The language/genes metaphor (part 4)

Part IV: The basic building blocks of linguistic replication?

As I mentioned in the last post, I’m convinced that a language/phenotype analogy is more appropriate than a language/genes analogy. However, here’s a second piece of devil’s advocacy because I still believe a case can be made for the latter metaphor.

The language/genes metaphor is appropriate only if we assume that languages are the auditory manifestations of underlying linguistic structures, and that these structures replicate in the mind every time an individual learns a language, either as a first or second language. Entertaining this possibility means accepting Chomsky’s universal grammar hypothesis and his principles and parameters approach.

Does Chomsky’s approach provide some kind of mechanism whereby we can reduce linguistic structures to a few basic parts, the way we can reduce DNA and its replication to nucleotide bases and enzymes?
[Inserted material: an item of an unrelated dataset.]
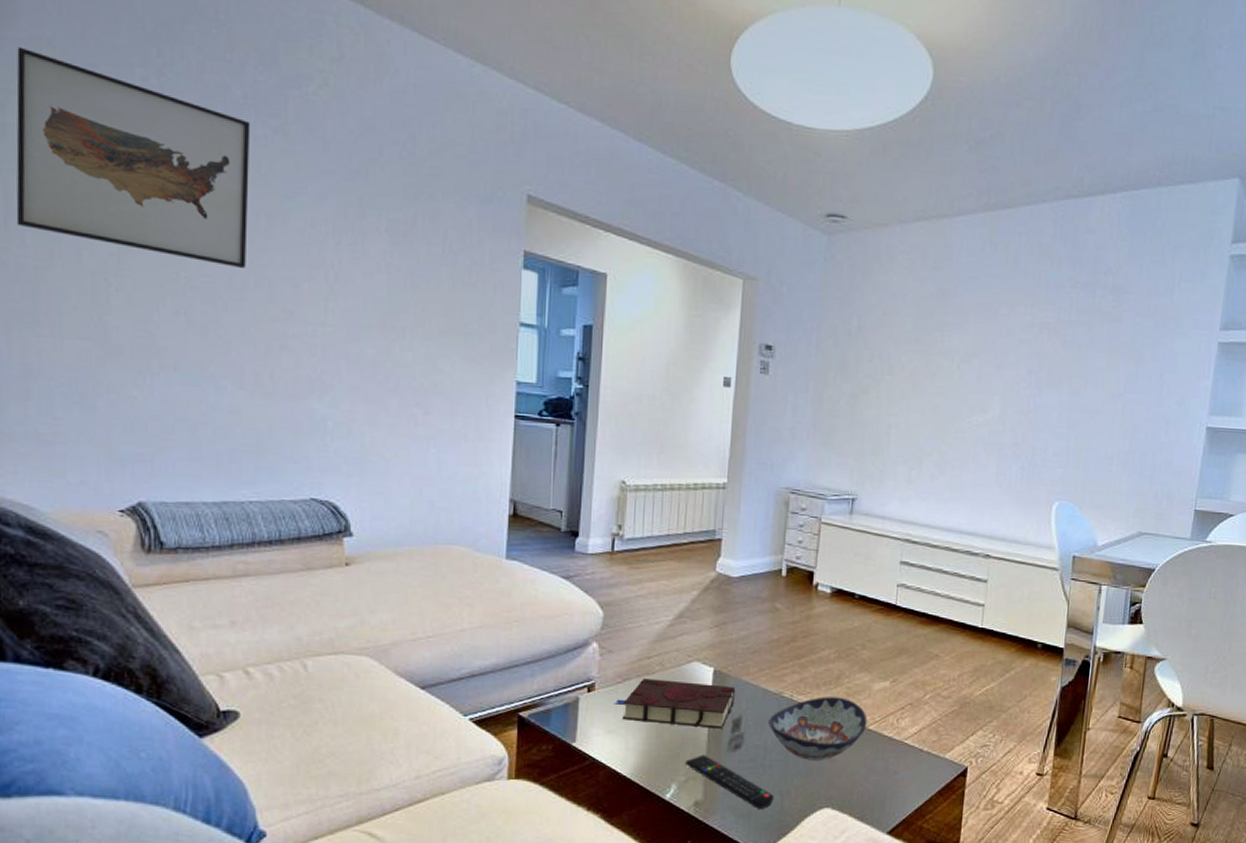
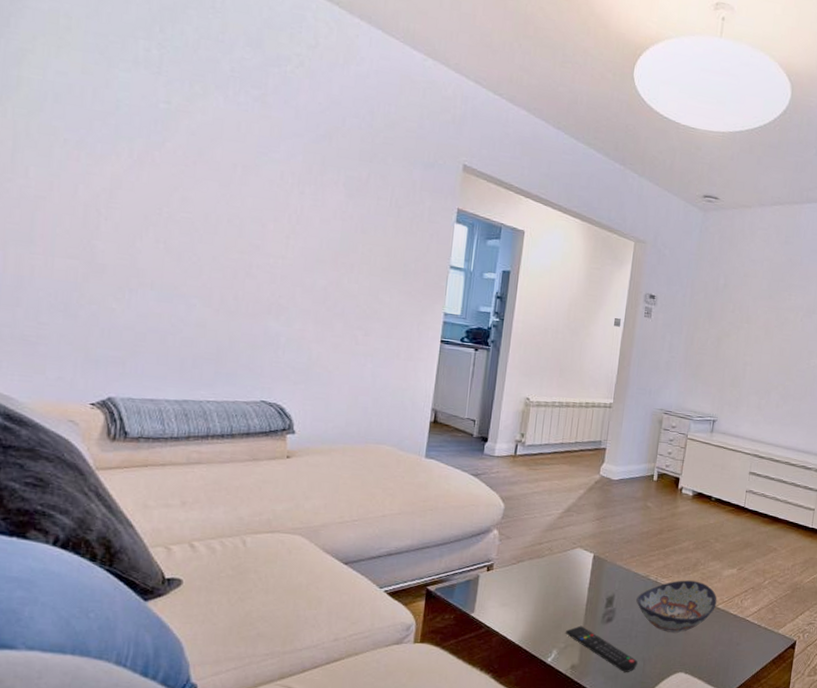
wall art: present [16,46,251,269] -> none [22,15,235,209]
book: present [614,677,736,729] -> none [509,560,611,605]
Yes, I think so. Phrase structure theory and X’ theory provide a framework for analyzing all human languages according to a few basic building blocks: phrases, phrase heads, complements, and specifiers. This is the “DNA” of language.

languagedna4

We don’t need to go into detail about this chart. Basically, all languages are built from phrase heads (X), which project to a phrase-bar (X’), which project to a phrase (XP). Phrase heads can optionally project a complement, and phrases can optionally project specifiers.

languageDNAFour phrase heads map onto—more or less—the grammatical categories we learn in school: verbs, nouns, prepositions, adverbs and adjectives (both categorized as AP). The other phrase heads are less well known. Tense phrases (aka Inflection Phrases) are an abstract category that allows verbs to inflect for tense and person. Complement phrases are projected from embedded clauses: words such as that or because are complementizers. And determiner phrases project from what we commonly call articles: the, a, an in English.

All human languages are built from these categories. All human languages can be analyzed according to the same basic rules of phrase projection. The difference between languages is the difference between various “parameter settings” for these phrases and projections, among other aspects of language structure that I haven’t talked about here.

One of the most salient cross-linguistic differences is, of course, word order. However, according to phrase structure and X’ theory, this difference is simply a matter of re-configuring or re-arranging the structural projections:

The structure of English word order (Subject - Verb - Object)

The structure of English word order
(Subject – Verb – Object)

The structure of Malagasy word order (Verb - Object - Subject)

The structure of Malagasy word order
(Verb – Object – Subject)

The structure of Japanese word order (Subject - Object - Verb)

The structure of Japanese word order
(Subject – Object – Verb)

So, for example, the difference between English and Japanese is simply the difference between an X’ that projects to X first and complement second (English) and an X’ that projects to complement first and X second (Japanese). In other words, English is a head-initial language and Japanese is a head-final language.

languagedna5

In a Chomskyan framework, there are basic building blocks of linguistic structures, and the differences between languages can be described as differences in the configuration and specification of these structures. Sounds roughly comparable to DNA in my opinion, but then, I’m not a geneticist . . .

(Note: the phrase table and the examples in this post are taken from the helpful notes of Dr. John Nissenbaum.)